Dementsprechend sind auch Nachtschichtzulagen bei der Feststellung der Gleichwertigkeit unberücksichtigt zu lassen (Pott in GK-SGB VI, am angegebenen Ort, Rdnr. 106).

Schließlich war der Kläger in der seit dem 1. Juni 2005 ausgeübten Tätigkeit als Anlagenbediener über Tage auch in einer qualitativ gleichwertigen Tätigkeit im Vergleich zu der zuvor ausgeübten Tätigkeit als Gerätewart der Grubenwehr unter Tage tätig. Dies ist bereits aus der wirtschaftlichen Gleichwertigkeit der Tätigkeiten indiziert, da die maßgebliche tarifliche Einstufung lediglich um rund 8,2 % divergierte. Bei tarifvertraglich wirtschaftlich im Wesentlichen gleichwertig eingestuften Tätigkeiten kann davon ausgegangen werden, dass es sich um solche von Personen mit ähnlicher Ausbildung sowie gleichwertigen Kenntnissen und Fähigkeiten handelt, weil die Qualität der Kenntnisse und Fähigkeiten für die Tarifpartner Hauptmerkmal für die tarifliche Einstufung ist (Pott in GK-SGB VI, a.a.O., Rdnrn. 116, 118, m.w.N.). Es sind keinerlei Anhaltspunkte ersichtlich, dass die vom Kläger ausgeübte Tätigkeit als Anlagenbediener über Tage aufgrund der dem Kläger zuzurechnenden Kenntnisse und Eignungen im Verhältnis zum früheren Hauptberuf unter Tage eine wesentlich geringer qualifizierte Tätigkeit dargestellt hätte. Damit konnte der Kläger auf die im Wesentlichen wirtschaftlich gleichwertige Beschäftigung des Anlagenbedieners über Tage verwiesen werden.

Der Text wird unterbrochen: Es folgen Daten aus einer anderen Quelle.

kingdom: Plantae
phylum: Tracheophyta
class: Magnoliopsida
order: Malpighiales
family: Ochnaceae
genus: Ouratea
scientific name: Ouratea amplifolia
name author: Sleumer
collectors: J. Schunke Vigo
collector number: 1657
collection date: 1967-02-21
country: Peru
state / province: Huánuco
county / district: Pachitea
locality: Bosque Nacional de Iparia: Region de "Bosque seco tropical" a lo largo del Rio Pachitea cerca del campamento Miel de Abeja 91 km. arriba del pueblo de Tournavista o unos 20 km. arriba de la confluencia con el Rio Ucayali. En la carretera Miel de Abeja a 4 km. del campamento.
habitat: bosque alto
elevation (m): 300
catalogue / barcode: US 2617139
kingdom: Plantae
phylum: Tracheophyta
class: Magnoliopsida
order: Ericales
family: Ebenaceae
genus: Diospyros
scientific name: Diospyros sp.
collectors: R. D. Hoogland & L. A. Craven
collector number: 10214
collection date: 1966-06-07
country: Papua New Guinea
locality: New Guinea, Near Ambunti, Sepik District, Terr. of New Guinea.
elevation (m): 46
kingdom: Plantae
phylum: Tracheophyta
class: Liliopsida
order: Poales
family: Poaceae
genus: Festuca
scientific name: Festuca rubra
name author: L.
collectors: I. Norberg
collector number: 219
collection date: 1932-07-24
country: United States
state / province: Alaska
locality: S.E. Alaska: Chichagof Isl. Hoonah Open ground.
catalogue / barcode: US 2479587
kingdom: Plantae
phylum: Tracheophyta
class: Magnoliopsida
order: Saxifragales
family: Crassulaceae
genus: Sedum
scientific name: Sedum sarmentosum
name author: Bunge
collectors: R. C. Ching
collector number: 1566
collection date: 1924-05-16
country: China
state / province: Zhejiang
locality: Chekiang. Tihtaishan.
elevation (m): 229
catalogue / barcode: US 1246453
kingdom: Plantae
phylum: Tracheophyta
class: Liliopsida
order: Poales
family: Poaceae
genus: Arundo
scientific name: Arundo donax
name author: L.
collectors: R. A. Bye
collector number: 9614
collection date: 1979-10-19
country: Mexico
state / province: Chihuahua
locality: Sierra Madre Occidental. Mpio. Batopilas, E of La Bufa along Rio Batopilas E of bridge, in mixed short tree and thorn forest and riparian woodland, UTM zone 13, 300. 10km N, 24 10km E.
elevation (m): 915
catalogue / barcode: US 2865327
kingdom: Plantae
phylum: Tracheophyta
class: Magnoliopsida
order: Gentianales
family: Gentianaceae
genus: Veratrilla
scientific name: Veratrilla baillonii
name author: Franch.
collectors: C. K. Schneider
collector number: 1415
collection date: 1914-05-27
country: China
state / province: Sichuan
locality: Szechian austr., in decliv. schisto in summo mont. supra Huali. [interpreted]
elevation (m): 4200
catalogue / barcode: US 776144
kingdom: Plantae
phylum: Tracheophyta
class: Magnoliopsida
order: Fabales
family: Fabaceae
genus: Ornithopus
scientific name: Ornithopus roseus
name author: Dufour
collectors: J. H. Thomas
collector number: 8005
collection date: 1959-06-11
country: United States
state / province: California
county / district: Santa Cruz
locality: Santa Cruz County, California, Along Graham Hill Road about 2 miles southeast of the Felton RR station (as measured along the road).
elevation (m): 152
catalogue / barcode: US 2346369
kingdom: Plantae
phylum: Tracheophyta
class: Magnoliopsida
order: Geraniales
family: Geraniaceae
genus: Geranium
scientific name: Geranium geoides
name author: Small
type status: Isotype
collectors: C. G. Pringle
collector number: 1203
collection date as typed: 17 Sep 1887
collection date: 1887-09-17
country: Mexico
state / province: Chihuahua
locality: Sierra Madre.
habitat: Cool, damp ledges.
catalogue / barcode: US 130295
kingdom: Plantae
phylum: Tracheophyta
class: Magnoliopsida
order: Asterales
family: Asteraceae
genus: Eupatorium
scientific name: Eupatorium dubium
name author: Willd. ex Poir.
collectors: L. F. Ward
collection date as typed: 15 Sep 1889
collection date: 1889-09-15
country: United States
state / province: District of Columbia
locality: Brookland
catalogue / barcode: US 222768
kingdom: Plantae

Letztlich ergibt sich eine günstigere Beurteilung für den Kläger auch nicht aus einer Anwendung der Vorschrift des § 45 Abs. 3 SGB VI, da der Kläger die Voraussetzungen des § 45 Abs. 3 Nr. 3 SGB VI i.V.m. § 50 Abs. 3 Nr. 2, § 51 Abs. 2 SGB VI nicht erfüllt. Denn sein zwischen den Beteiligten unstreitiger Versicherungsverlauf weist nicht die erforderliche Wartezeit von 25 Jahren (300 Kalendermonate) mit Arbeiten unter Tage, sondern lediglich 282 Kalendermonate mit diesen Arbeiten auf.

Die Kostenentscheidung beruht auf § 193 SGG.

Die Revision war nicht zuzulassen, weil die Revisionszulassungsgründe gemäß § 160 Abs. 2 SGG nicht vorliegen.